[Source extract]
-=-=-=-=-
Pelleas und Melisande, Op. 5, is a symphonic poem written by Arnold Schoenberg and completed in February 1903. It was premiered on 25 January 1905 at the Musikverein in Vienna under the composer's direction in a concert that also included the first performance of Alexander von Zemlinsky's Die Seejungfrau. The work is based on Maurice Maeterlinck's play Pelléas and Mélisande, a subject suggested by Richard Strauss. When he began composing the work in 1902, Schoenberg was unaware that Claude Debussy's opera, also based on Maeterlinck's play, was about to premiere in Paris.

Instrumentation

The symphonic poem is scored for a large orchestra comprising piccolo, 3 flutes (3rd doubling 2nd piccolo), 3 oboes (3rd doubling 2nd English horn), English horn, E flat clarinet, 3 clarinets in B flat and A (3rd doubling 2nd bass clarinet), bass clarinet, 3 bassoons, contrabassoon, 8 horns in F, 4 trumpets in E and F, alto trombone, 4 tenor-bass trombones, tuba, timpani (2 players), triangle, cymbals, tam-tam, large tenor drum, bass drum, glockenspiel, 2 harps, and strings.
-=-=-=-=-
[Given records]

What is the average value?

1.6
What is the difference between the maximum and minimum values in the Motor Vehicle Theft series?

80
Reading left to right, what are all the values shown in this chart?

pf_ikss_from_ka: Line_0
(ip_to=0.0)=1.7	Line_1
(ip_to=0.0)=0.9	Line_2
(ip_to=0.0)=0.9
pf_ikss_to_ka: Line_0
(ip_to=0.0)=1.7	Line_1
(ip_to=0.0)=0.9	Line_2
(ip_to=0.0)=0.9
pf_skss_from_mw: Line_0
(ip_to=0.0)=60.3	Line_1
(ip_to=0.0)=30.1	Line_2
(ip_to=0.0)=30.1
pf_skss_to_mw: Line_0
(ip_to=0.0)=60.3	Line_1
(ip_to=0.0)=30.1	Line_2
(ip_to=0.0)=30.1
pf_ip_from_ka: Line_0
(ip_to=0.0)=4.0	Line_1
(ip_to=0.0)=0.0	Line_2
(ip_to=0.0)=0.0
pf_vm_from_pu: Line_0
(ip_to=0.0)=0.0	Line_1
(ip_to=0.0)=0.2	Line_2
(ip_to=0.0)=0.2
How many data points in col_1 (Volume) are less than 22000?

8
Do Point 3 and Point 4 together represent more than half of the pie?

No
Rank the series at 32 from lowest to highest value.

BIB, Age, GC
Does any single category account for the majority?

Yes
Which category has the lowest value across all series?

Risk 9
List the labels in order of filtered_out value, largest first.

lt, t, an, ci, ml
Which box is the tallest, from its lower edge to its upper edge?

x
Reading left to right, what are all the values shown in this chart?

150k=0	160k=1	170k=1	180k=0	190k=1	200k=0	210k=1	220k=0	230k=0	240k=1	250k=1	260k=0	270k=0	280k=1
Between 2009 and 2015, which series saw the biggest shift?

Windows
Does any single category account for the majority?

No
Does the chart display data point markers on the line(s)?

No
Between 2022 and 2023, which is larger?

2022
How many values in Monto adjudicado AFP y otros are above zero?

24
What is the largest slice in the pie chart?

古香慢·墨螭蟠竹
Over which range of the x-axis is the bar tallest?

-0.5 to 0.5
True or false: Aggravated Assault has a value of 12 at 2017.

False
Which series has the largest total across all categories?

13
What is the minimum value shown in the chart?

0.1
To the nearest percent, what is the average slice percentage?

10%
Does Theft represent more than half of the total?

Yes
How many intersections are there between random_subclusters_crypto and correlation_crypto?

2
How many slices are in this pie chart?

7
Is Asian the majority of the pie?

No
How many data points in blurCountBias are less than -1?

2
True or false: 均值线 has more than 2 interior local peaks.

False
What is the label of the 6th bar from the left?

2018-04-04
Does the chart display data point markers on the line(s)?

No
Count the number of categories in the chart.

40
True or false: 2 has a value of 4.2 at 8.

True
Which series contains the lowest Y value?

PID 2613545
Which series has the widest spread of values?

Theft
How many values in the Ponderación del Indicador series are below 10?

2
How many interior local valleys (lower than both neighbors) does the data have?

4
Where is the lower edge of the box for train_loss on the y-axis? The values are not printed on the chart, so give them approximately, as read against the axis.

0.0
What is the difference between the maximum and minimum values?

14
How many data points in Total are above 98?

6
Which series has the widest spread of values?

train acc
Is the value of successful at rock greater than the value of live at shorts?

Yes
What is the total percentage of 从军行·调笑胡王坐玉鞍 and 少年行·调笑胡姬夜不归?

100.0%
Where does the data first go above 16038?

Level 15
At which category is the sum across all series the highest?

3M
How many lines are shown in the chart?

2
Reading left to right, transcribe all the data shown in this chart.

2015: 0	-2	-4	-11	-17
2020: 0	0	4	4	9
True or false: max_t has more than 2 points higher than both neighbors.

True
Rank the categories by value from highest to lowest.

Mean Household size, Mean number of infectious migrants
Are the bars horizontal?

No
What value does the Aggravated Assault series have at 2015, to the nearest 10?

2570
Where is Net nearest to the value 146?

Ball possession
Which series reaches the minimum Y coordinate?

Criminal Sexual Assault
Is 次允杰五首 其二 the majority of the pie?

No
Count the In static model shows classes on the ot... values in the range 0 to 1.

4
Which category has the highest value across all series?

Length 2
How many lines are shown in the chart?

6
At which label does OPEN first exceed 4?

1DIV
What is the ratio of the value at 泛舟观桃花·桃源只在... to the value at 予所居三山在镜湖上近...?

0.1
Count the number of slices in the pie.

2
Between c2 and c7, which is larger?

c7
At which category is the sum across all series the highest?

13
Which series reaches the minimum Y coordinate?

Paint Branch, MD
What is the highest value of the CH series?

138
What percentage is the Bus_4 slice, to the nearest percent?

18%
-=-=-=-=-
[Your objective] Please quote the text on Schoenberg's Pelleas und Melisande word for word, starting at "Pelleas und Melisande, Op." and ending at "premiere in Paris.".

[Task output]
Pelleas und Melisande, Op. 5, is a symphonic poem written by Arnold Schoenberg and completed in February 1903. It was premiered on 25 January 1905 at the Musikverein in Vienna under the composer's direction in a concert that also included the first performance of Alexander von Zemlinsky's Die Seejungfrau. The work is based on Maurice Maeterlinck's play Pelléas and Mélisande, a subject suggested by Richard Strauss. When he began composing the work in 1902, Schoenberg was unaware that Claude Debussy's opera, also based on Maeterlinck's play, was about to premiere in Paris.